‘We fought two years to save the canyon and now it’s too dangerous to use.’ : Let’s Go Down to the Park Again
There is exquisite irony in the incidents of violence that are gradually destroying the Fryman Canyon natural area in the heart of the Santa Monica Mountains. The very people who fought to save the quiet retreat in a large and noisy city are afraid to use it. Vandals have moved in. Guns have moved in. Drugs have moved in.
And yet one more metropolitan refuge, a sanctuary of peace and reflection, is falling to the unnerving realities of a society at war with itself.
Sadly, to paraphrase Pogo, we have met the enemy in Fryman Canyon and he is us.
It didn’t have to be this way. The park is considered a riparian treasure, an emerald amid the bleak grays of booming Southern California.
A year-round stream flows through its 69-acre canyon, encouraging a variety of plants and wildlife not found elsewhere. Water cascades off the rocks and down the creek bed even in the steamy depths of summer, providing Los Angeles with a hushed glade to mute the jangling tones of urban angst.
What everyone calls the Rain Forest has been a place to walk, a place to think and a place to be at peace with one’s self.
People who live in the Fryman Canyon area understood that years ago. Here was a special cut of land, green and orderly, lying between Studio City and Beverly Hills, so near and yet so far from the calamity surrounding their neighborhood.
They envisioned it not as a private enclave for the exclusive use of the privileged few living in homes beyond the reach of most of us, but as a unique gift of nature to be preserved and enjoyed by all the people, despite the traffic that might bring to their narrow streets.
There was something more important than the inconveniences of cars at stake here, and the Fryman Canyon people realized that.
Led by the Briarcliff Improvement Assn., they enlisted the support of the Sierra Club and the TreePeople, fought off those who would build condominiums on the verdant slopes and lobbied their legislators to join with them in recognizing what the unique blend of terrain and water offered to all.
A clock was ticking. The land was privately owned and builders were competing in ever-increasing numbers to bulldoze into its hillsides and bury its natural treasures under the foundations of high-priced homes.
A small army of volunteers wrote hundreds of letters and made thousands of telephone calls over a two-year period, even as they worked on their own to keep the Rain Forest clean and natural.
In 1980, the effort paid off. California acquired Fryman Canyon and mandated that it remain in its natural state in perpetuity. The acquisition was praised as a model effort by the few to benefit the many.
And then the many came, and the cheering stopped.
Rather than a haven for those seeking quiet, Fryman Canyon has become a gathering place for young toughs, drug users and noisy drinkers.
News accounts tell us that animals are being killed by vandals and plants ground under by off-road vehicles. A dog was found hanging from a tree where the cool stream flows, and the Rain Forest is dying just as surely as if the bulldozers had won.
“I can look out my window almost any day of the week and see people with guns,” one woman who lives on the edge of the park said.

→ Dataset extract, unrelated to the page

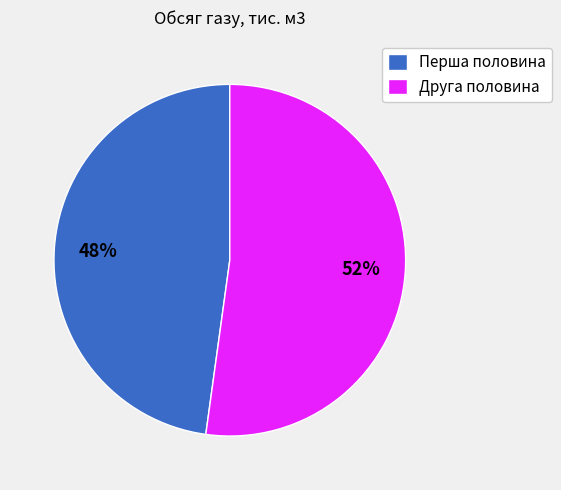

What is the ratio of the value at Перша половина to the value at Друга половина?

0.9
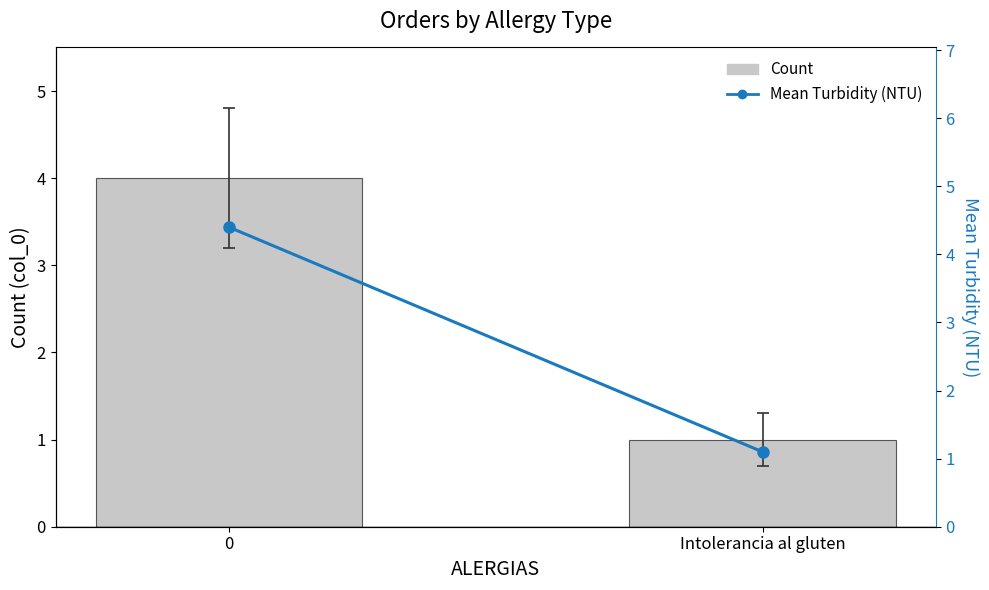

Reading left to right, what are all the values shown in this chart?

Count: 0=4.0	Intolerancia al gluten=1.0
Mean Turbidity (NTU): 0=4.4	Intolerancia al gluten=1.1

She was too frightened to allow use of her name.
“I find birds in my yard killed either by bullets or arrows. Our neighborhood security patrol chased someone trying to climb in a window. Minor annoyances maybe, but when might they get serious?”
Another found a nude man in her yard shooting up with heroin. By the time police arrived, he had passed out near her doorway, a hypodermic needle still in his hand.
“I used to walk by the stream every day,” she said. “But now I’d have to arm myself to go there. Groups of young men harass and threaten anyone who comes near. What kind of walk in the park is that?”
Ann Day agreed. She was president of the Briarcliff Assn. during the height of the struggle to preserve the quiet place, the peaceful place.
“We fought two years to save the canyon,” she said sadly, “and now it’s too dangerous to use.”
Police speculate that Fryman Canyon may have become gang turf. Almost everyone in the area has seen the use of drugs. The gunfire, the booze parties and the roaring engines of off-road vehicles are heard by all.
Who’s to blame? Everyone. No one.
You can’t patrol a park 24 hours a day anymore than you can search everyone who walks in. Freedom has its perils. It is granted in equal measure to both the good and the evil, the preservers and the destroyers.
But how sad to realize that one neighborhood, in an almost perfect display of urban generosity, offered such a gleaming gift of nature only to witness in close proximity its destruction by the very recipients who stood to benefit by its existence.
“I guess,” one man said, looking down to where the cool stream flows, “it’s just that no one cares anymore.”
And that in the end may be the saddest realization of all.